You wait. You know he’s circling the thing he actually wants to say.
Then, like it takes everything in him:
“But lately, I dunno... when I see you in the kitchen, or curled up with that book you like, or just... breathing easy? I start thinking maybe it’s not so far off. That maybe I get to want it again.”
Your throat tightens. “Dean...”
“I know it sounds crazy. Me, giving up the life.” He chuckles, but there’s no humor in it. “But for the first time, I’m starting to think the world might not end if I stop hunting. And even if it does...” He looks at you then—really looks. “If I gotta go out, I want it to be after I’ve had a damn good life. With you in it.”
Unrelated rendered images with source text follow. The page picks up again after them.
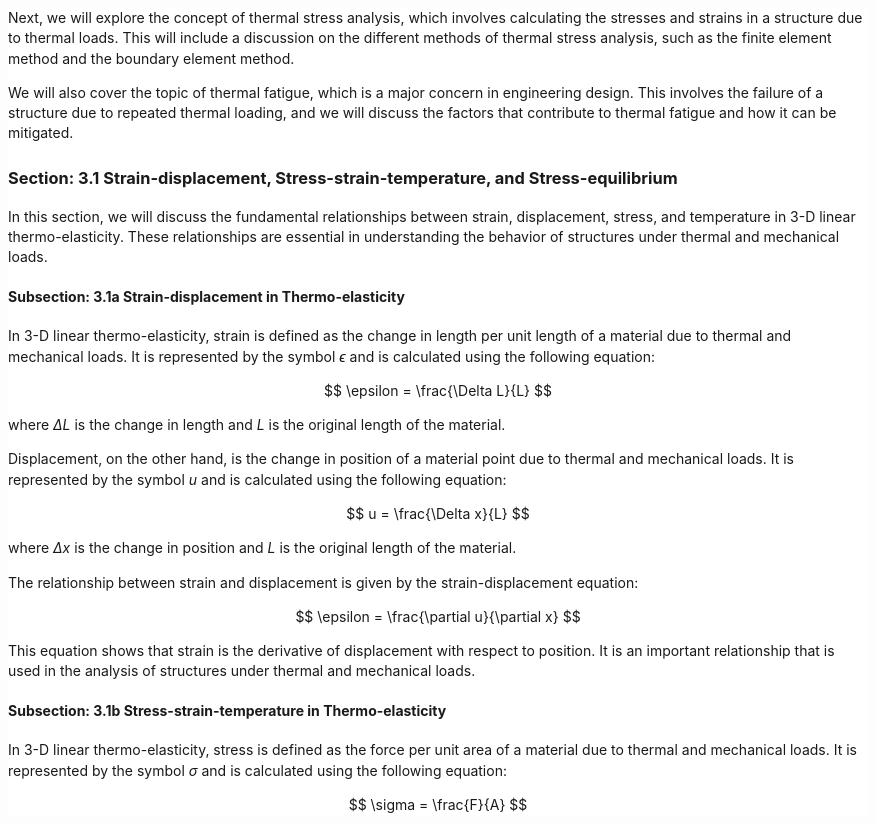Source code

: Next, we will explore the concept of thermal stress analysis, which involves calculating the stresses and strains in a structure due to thermal loads. This will include a discussion on the different methods of thermal stress analysis, such as the finite element method and the boundary element method.

We will also cover the topic of thermal fatigue, which is a major concern in engineering design. This involves the failure of a structure due to repeated thermal loading, and we will discuss the factors that contribute to thermal fatigue and how it can be mitigated.

### Section: 3.1 Strain-displacement, Stress-strain-temperature, and Stress-equilibrium

In this section, we will discuss the fundamental relationships between strain, displacement, stress, and temperature in 3-D linear thermo-elasticity. These relationships are essential in understanding the behavior of structures under thermal and mechanical loads.

#### Subsection: 3.1a Strain-displacement in Thermo-elasticity

In 3-D linear thermo-elasticity, strain is defined as the change in length per unit length of a material due to thermal and mechanical loads. It is represented by the symbol $\epsilon$ and is calculated using the following equation:

$$
\epsilon = \frac{\Delta L}{L}
$$

where $\Delta L$ is the change in length and $L$ is the original length of the material.

Displacement, on the other hand, is the change in position of a material point due to thermal and mechanical loads. It is represented by the symbol $u$ and is calculated using the following equation:

$$
u = \frac{\Delta x}{L}
$$

where $\Delta x$ is the change in position and $L$ is the original length of the material.

The relationship between strain and displacement is given by the strain-displacement equation:

$$
\epsilon = \frac{\partial u}{\partial x}
$$

This equation shows that strain is the derivative of displacement with respect to position. It is an important relationship that is used in the analysis of structures under thermal and mechanical loads.

#### Subsection: 3.1b Stress-strain-temperature in Thermo-elasticity

In 3-D linear thermo-elasticity, stress is defined as the force per unit area of a material due to thermal and mechanical loads. It is represented by the symbol $\sigma$ and is calculated using the following equation:

$$
\sigma = \frac{F}{A}
$$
You reach out and take his hand, lacing your fingers together. “You don’t have to be anyone else, Dean. You don’t have to know how to settle down overnight. But if this is what you want—me, a porch, that swing—I’m already in.”
He stares at you like you just handed him the moon.
Then he grins, eyes crinkling, something boyish and broken and beautiful lighting up his whole face. “You sure? I’m a pain in the ass, sweetheart.”
“You’re my pain in the ass.”
He kisses you right there, tasting like beer and forever.
The sun sets. The stars come out.
And for once, Dean Winchester doesn’t feel like he's running toward the end. He feels like he’s already home.